Imagine being crucified. Imagine, first of all, the physical torture. Brutal hands forcing your body into a contorted shape. Hammer and nails piercing whole frontiers of agony in hand and foot. Sagging lungs dragging your thorax down, so that every breath is an increasing effort, a fight against suffocation. Total exposure—with no possibility of scratching an itch or swatting a lingering insect.
Imagine the social degradation. Carrying one’s own instrument of death, struggling to maintain any dignity at all. Then propped up in gruesome form, practically naked, at a crossroads or other public place. Regarded as a criminal, exposed to insult and abuse from any who might fancy the cheap victory of a verbal volley or target practice on a human dart board.
Imagine, finally, the sacrilege. “Cursed be the one hung on a tree” (Deut. 21:23). A child whose birth brought celebration and hope, now dying ignominiously, defiling the ground below you. Bereft of physical strength, humiliated before friend and foe, and denied any sustenance from the faith of your people. This is what it means to take up your cross.
Let’s not kid ourselves that such deaths don’t happen today. The terrible events in Rwanda, East Timor, Bosnia and Kosovo blow away such cotton wool. It is not much more than 50 years since a similar horror ceased in Central Europe. There are plenty of people in almost every country who would quickly see to your disposal should you suggest that the timing for the vindication of their victims be brought forward from judgment day.
We could perhaps take Jesus’s words in reverse order. The question he starts with is not “Will you die on the cross for me?” but more straightforwardly, “Do you want to be my follower?” It is not a question to be answered lightly. What rewards could possibly be worth such a cost? What could possibly inspire a person to suffer to such a degree? Jesus doesn’t exactly give discipleship a hard sell. His followers can hardly say, “No one ever warned me—no one told me there would be excruciating physical pain, complete and public degradation, and a legacy of ritual shame in my family for generations to come.”

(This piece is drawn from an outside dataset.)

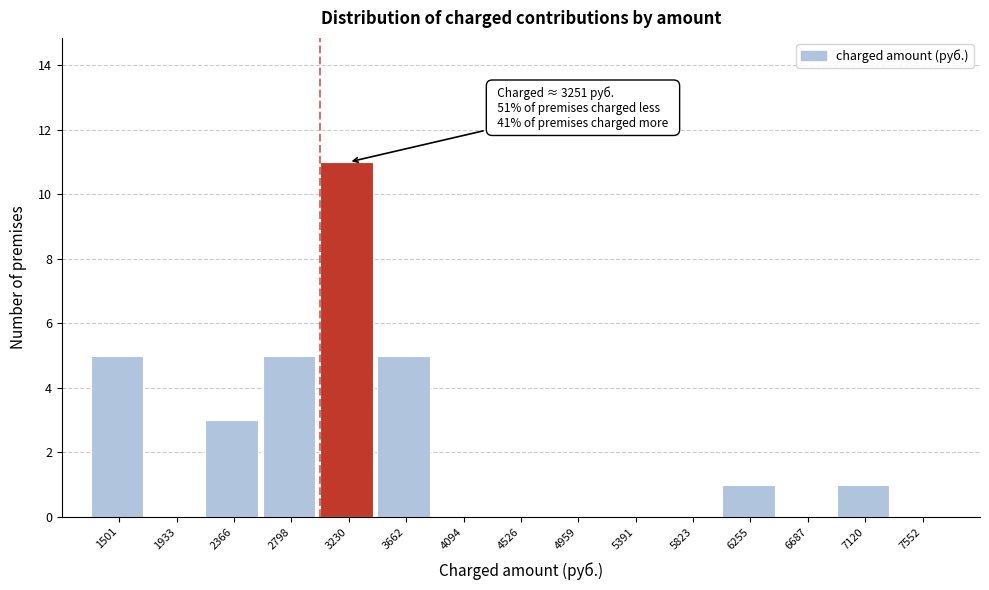

Reading left to right, list all the values displayed in this chart.

1501=5	1933=0	2366=3	2798=5	3230=11	3662=5	4094=0	4526=0	4959=0	5391=0	5823=0	6255=1	6687=0	7120=1	7552=0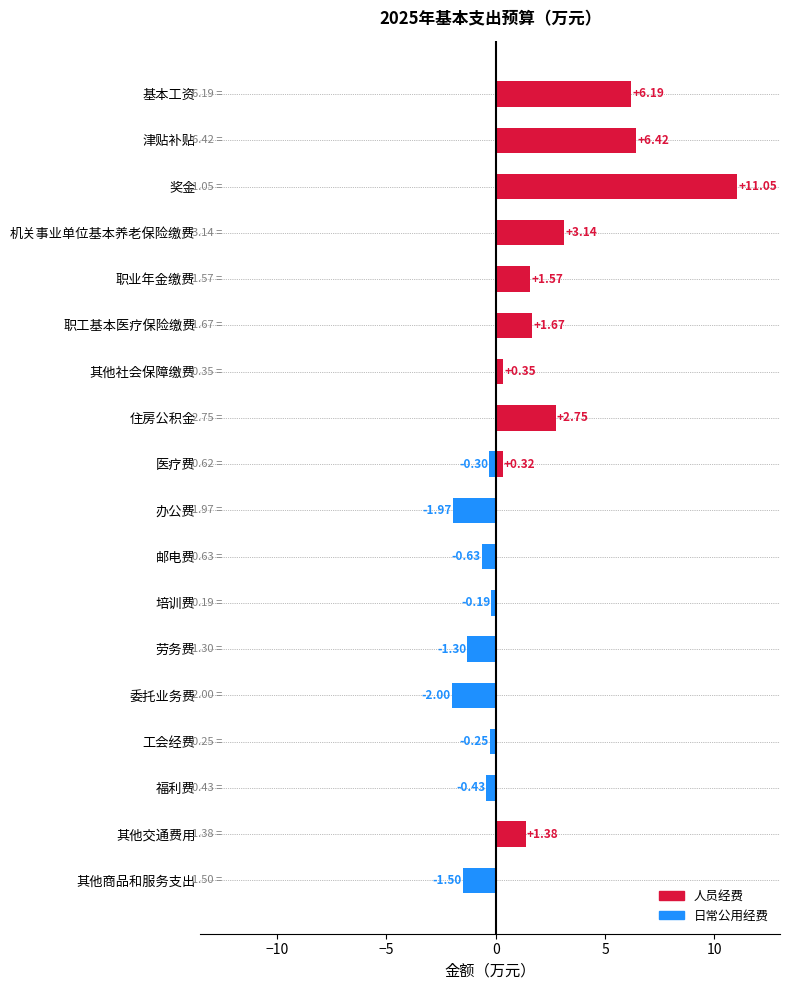

Rank the categories by 人员经费 value from highest to lowest.

奖金, 津贴补贴, 基本工资, 机关事业单位基本养老保险缴费, 住房公积金, 职工基本医疗保险缴费, 职业年金缴费, 其他交通费用, 其他社会保障缴费, 医疗费, 办公费, 邮电费, 培训费, 劳务费, 委托业务费, 工会经费, 福利费, 其他商品和服务支出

So why did they follow? Why do we? Because he told Nathanael, the Samaritan woman and others the truth about themselves. Because he fulfilled the longing of Israel. Because he brought healing and forgiveness that embodied the new regime of which he spoke. Because he practiced and pictured the character and possibility of all people, and breathed purpose and destiny into all creation. Because he opened out an everlasting communion with the Father that made the Romans, the conventional powers and authorities, all the destructive and craven impulses of the world, even death itself, seem paltry and pitiful. He formed around himself a community, and gave them the practices and gifts to be his body through pain and joy. His were the words and deeds of eternal life, and there have been none to match them before or since.
These are the most precious things in all creation: the priceless pearl. We can’t buy it: we don’t have the hard currency. But we can have it, and we can discover that there are limitless supplies of it. We can have it—if we really want it. We can be followers—if it’s the only thing we do: if it’s the last thing we do. Take up your cross.
It’s a fairly simple equation. God loved the world so much that he gave his only Son. Do we love God so much that we will follow him? Jesus’s path to us went via the cross: our path back to God goes via the cross too. Seems fair. Seems reasonable, too, since it’s a pretty sure way of working out whether we really want God and his heaven that badly.
But doesn’t that sound suspiciously like us earning our salvation? Hold on. Jesus has more to say. “Deny yourself.” There seems to be a contradiction here. How can you take up “your” cross if you have denied the “you” that takes it? In one sense there is no contradiction, since the two are all of a piece: taking up the cross inevitably means denying oneself. It means leaving aside security, even survival, and probably a deep sense of justice. And facing a ghastly death, if necessary.
In another sense, however, there is a deep contradiction. For if you have denied your “self,” the cross you take up isn’t exactly yours. If you want to be Jesus’s follower, you are realizing that the true human life, the true goal and destiny of all human striving, is not your life but his. It is the end of all searching for one’s “true” self, so much in fashion these last 300 years. It is the realization that the self is not to be found like a crock of gold at the end of a rainbow of feeling and experience. Instead it is to be received from the one who made it.
The self is, in short, not a discovery but a gift. And if this gift is the gift of Christ himself, if the Self we are given is Christ’s self, then the cross we take up isn’t really “our” cross, but his. If we take his yoke upon us, he will carry the weight of our cross. But we still have to take it up.
And so the truths of the last two weeks combine in the truth of this week. Lent began with pleasing the Father who sees in secret; it continued with preparation for the public ceremony of baptism. If we want to be Jesus’s followers, we need to face both: the public pain of humiliation and physical agony, and the private grief of losing our precious selves in order to be conformed to Christ.